Growing up, Ocher’s father told her she would never be able to play the piano – the instrument Weimar is built around. Ocher started writing the album in 2022, after buying her first (secondhand) piano. Her albums are generally maximalist but Weimar is compelling in its starkness, from jaded cabaret opener The Dance to the three-part minimalist instrumental The Narrative. Two of the tracks are “more rounded and mature” reworks of early songs, including On the Streets of Hard Labor from War Songs, which fits the album’s context with its imagery of crumbling social order.

This imagery also populates the song’s AI video made by Boris Eldagsen – for which Ocher expects some pushback. “I’ve been curious about these new technologies for a very long time,” says Ocher, whose album Approaching Singularity addresses AI from a more speculative position. “I don’t use AI to make my own art. There is a lot of really terrible, cheap stuff out there. But at the same time, I think that it would be very irresponsible to say ‘Never use this technology’, because it’s all-encompassing. I think the truth is somewhere in the middle.” She cites the AI optimist Raymond Kurzweil as the kind of black-and-white thinker on the subject whom she is sceptical of. “Humanity uses technology in all different ways: it can be both useful and dangerous.”

In the essay that accompanies Weimar, Ocher discusses her “moral duty” to address politics – and specifically the danger of Israeli nationalism – in her work. “Very often the German press will say, ‘Be quiet and make your music.’ It’s very condescending, and very frustrating as somebody who grew up in Israel. I think that there is a lot of shame involved in some German people’s personal histories, which causes trauma.
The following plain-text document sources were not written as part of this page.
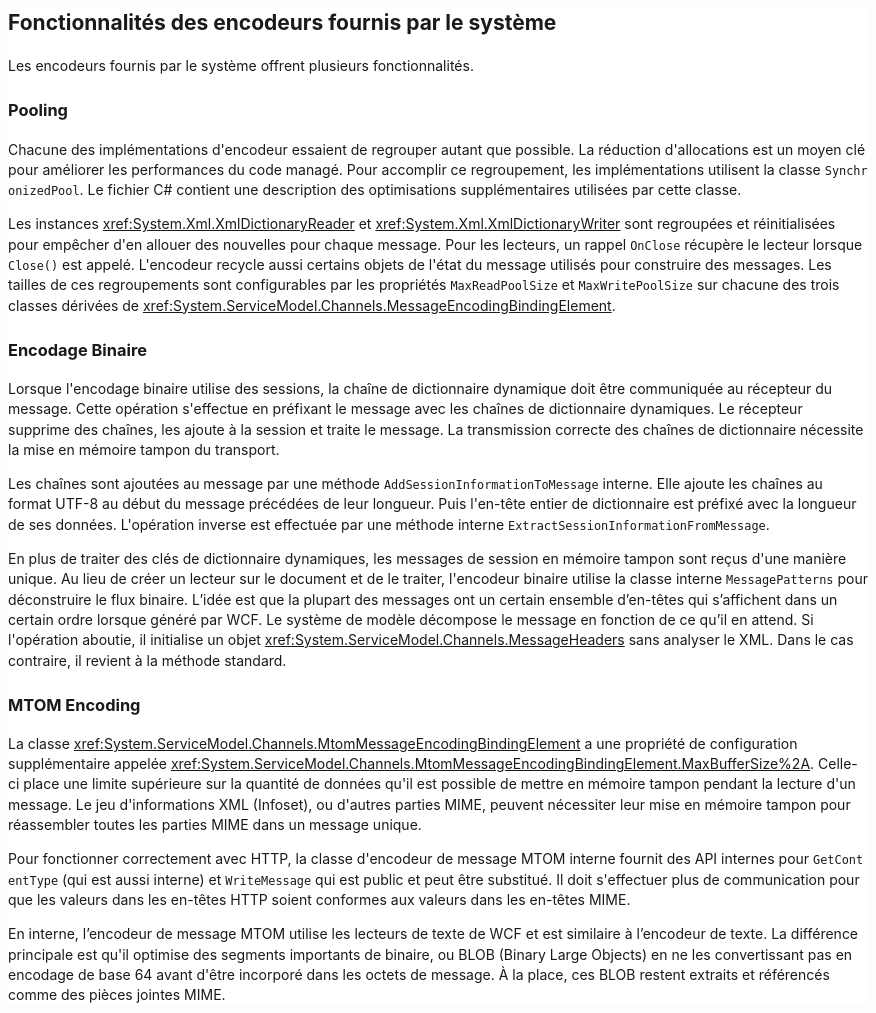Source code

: ## <a name="features-of-system-provided-encoders"></a>Fonctionnalités des encodeurs fournis par le système  
 Les encodeurs fournis par le système offrent plusieurs fonctionnalités.  
  
### <a name="pooling"></a>Pooling  
 Chacune des implémentations d'encodeur essaient de regrouper autant que possible. La réduction d'allocations est un moyen clé pour améliorer les performances du code managé. Pour accomplir ce regroupement, les implémentations utilisent la classe `SynchronizedPool`. Le fichier C# contient une description des optimisations supplémentaires utilisées par cette classe.  
  
 Les instances <xref:System.Xml.XmlDictionaryReader> et <xref:System.Xml.XmlDictionaryWriter> sont regroupées et réinitialisées pour empêcher d'en allouer des nouvelles pour chaque message. Pour les lecteurs, un rappel `OnClose` récupère le lecteur lorsque `Close()` est appelé. L'encodeur recycle aussi certains objets de l'état du message utilisés pour construire des messages. Les tailles de ces regroupements sont configurables par les propriétés `MaxReadPoolSize` et `MaxWritePoolSize` sur chacune des trois classes dérivées de <xref:System.ServiceModel.Channels.MessageEncodingBindingElement>.  
  
### <a name="binary-encoding"></a>Encodage Binaire  
 Lorsque l'encodage binaire utilise des sessions, la chaîne de dictionnaire dynamique doit être communiquée au récepteur du message. Cette opération s'effectue en préfixant le message avec les chaînes de dictionnaire dynamiques. Le récepteur supprime des chaînes, les ajoute à la session et traite le message. La transmission correcte des chaînes de dictionnaire nécessite la mise en mémoire tampon du transport.  
  
 Les chaînes sont ajoutées au message par une méthode `AddSessionInformationToMessage` interne. Elle ajoute les chaînes au format UTF-8 au début du message précédées de leur longueur. Puis l'en-tête entier de dictionnaire est préfixé avec la longueur de ses données. L'opération inverse est effectuée par une méthode interne `ExtractSessionInformationFromMessage`.  
  
 En plus de traiter des clés de dictionnaire dynamiques, les messages de session en mémoire tampon sont reçus d'une manière unique. Au lieu de créer un lecteur sur le document et de le traiter, l'encodeur binaire utilise la classe interne `MessagePatterns` pour déconstruire le flux binaire. L’idée est que la plupart des messages ont un certain ensemble d’en-têtes qui s’affichent dans un certain ordre lorsque généré par WCF. Le système de modèle décompose le message en fonction de ce qu’il en attend. Si l'opération aboutie, il initialise un objet <xref:System.ServiceModel.Channels.MessageHeaders> sans analyser le XML. Dans le cas contraire, il revient à la méthode standard.  
  
### <a name="mtom-encoding"></a>MTOM Encoding  
 La classe <xref:System.ServiceModel.Channels.MtomMessageEncodingBindingElement> a une propriété de configuration supplémentaire appelée <xref:System.ServiceModel.Channels.MtomMessageEncodingBindingElement.MaxBufferSize%2A>. Celle-ci place une limite supérieure sur la quantité de données qu'il est possible de mettre en mémoire tampon pendant la lecture d'un message. Le jeu d'informations XML (Infoset), ou d'autres parties MIME, peuvent nécessiter leur mise en mémoire tampon pour réassembler toutes les parties MIME dans un message unique.  
  
 Pour fonctionner correctement avec HTTP, la classe d'encodeur de message MTOM interne fournit des API internes pour `GetContentType` (qui est aussi interne) et `WriteMessage` qui est public et peut être substitué. Il doit s'effectuer plus de communication pour que les valeurs dans les en-têtes HTTP soient conformes aux valeurs dans les en-têtes MIME.  
  
 En interne, l’encodeur de message MTOM utilise les lecteurs de texte de WCF et est similaire à l’encodeur de texte. La différence principale est qu'il optimise des segments importants de binaire, ou BLOB (Binary Large Objects) en ne les convertissant pas en encodage de base 64 avant d'être incorporé dans les octets de message. À la place, ces BLOB restent extraits et référencés comme des pièces jointes MIME.  
  
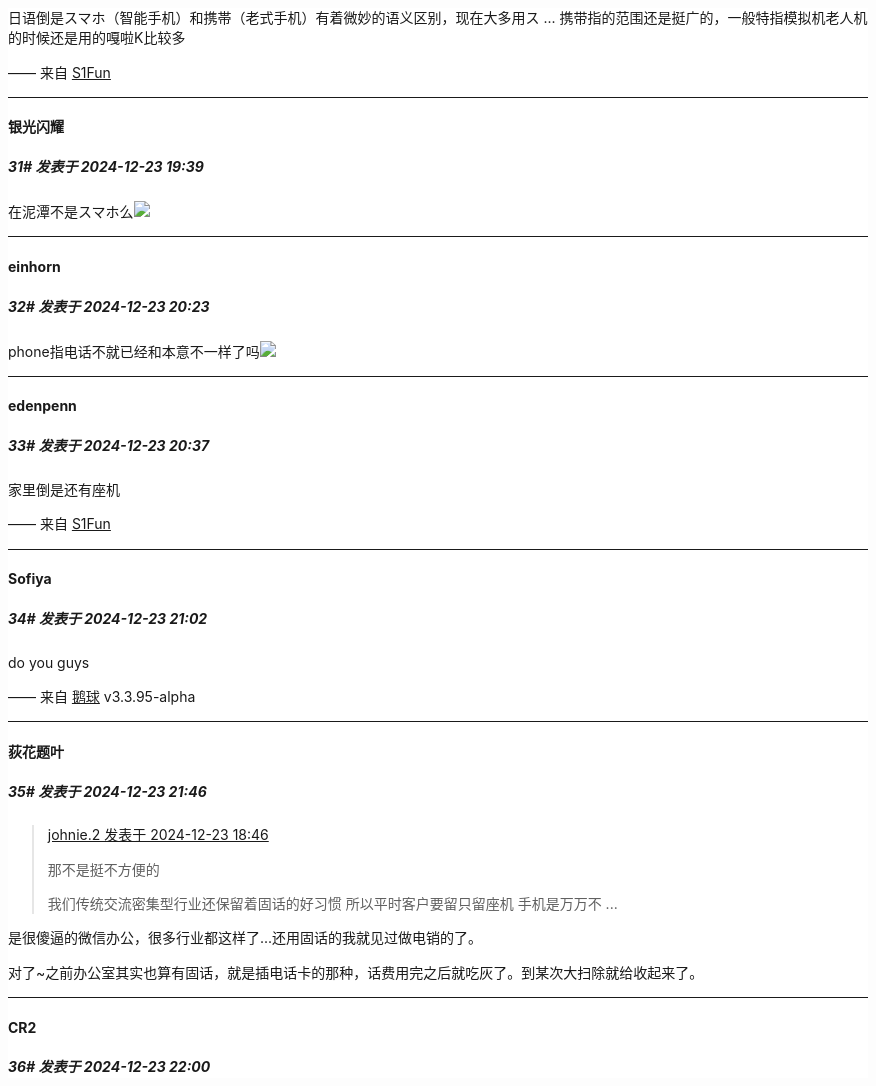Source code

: 日语倒是スマホ（智能手机）和携帯（老式手机）有着微妙的语义区别，现在大多用ス ...</blockquote>
携带指的范围还是挺广的，一般特指模拟机老人机的时候还是用的嘎啦K比较多

—— 来自 [S1Fun](https://s1fun.koalcat.com)

*****

####  银光闪耀  
##### 31#       发表于 2024-12-23 19:39

在泥潭不是スマホ么<img src="https://static.saraba1st.com/image/smiley/face2017/065.png" referrerpolicy="no-referrer">

*****

####  einhorn  
##### 32#       发表于 2024-12-23 20:23

phone指电话不就已经和本意不一样了吗<img src="https://static.saraba1st.com/image/smiley/face2017/047.png" referrerpolicy="no-referrer">

*****

####  edenpenn  
##### 33#       发表于 2024-12-23 20:37

家里倒是还有座机

—— 来自 [S1Fun](https://s1fun.koalcat.com)

*****

####  Sofiya  
##### 34#       发表于 2024-12-23 21:02

do you guys

—— 来自 [鹅球](https://www.pgyer.com/xfPejhuq) v3.3.95-alpha

*****

####  荻花题叶  
##### 35#       发表于 2024-12-23 21:46

<blockquote><a href="httphttps://bbs.saraba1st.com/2b/forum.php?mod=redirect&amp;goto=findpost&amp;pid=66999394&amp;ptid=2218917" target="_blank">johnie.2 发表于 2024-12-23 18:46</a>

那不是挺不方便的

我们传统交流密集型行业还保留着固话的好习惯 所以平时客户要留只留座机 手机是万万不 ...</blockquote>
是很傻逼的微信办公，很多行业都这样了...还用固话的我就见过做电销的了。

对了~之前办公室其实也算有固话，就是插电话卡的那种，话费用完之后就吃灰了。到某次大扫除就给收起来了。

*****

####  CR2  
##### 36#       发表于 2024-12-23 22:00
Interestingly, I think we have that in common, because the Holocaust is also our trauma. Unfortunately it seems like people are constantly looking for someone to blame.”

As an artist whose work has personal political foundations, Ocher feels strongly about current debates around apolitical art. “Whenever I see an artist make a statement about art not being political, it’s just kind of embarrassing and disappointing. We can do so much with politics. If we can break out of personal narratives, we could be united in how fucked up it all is.”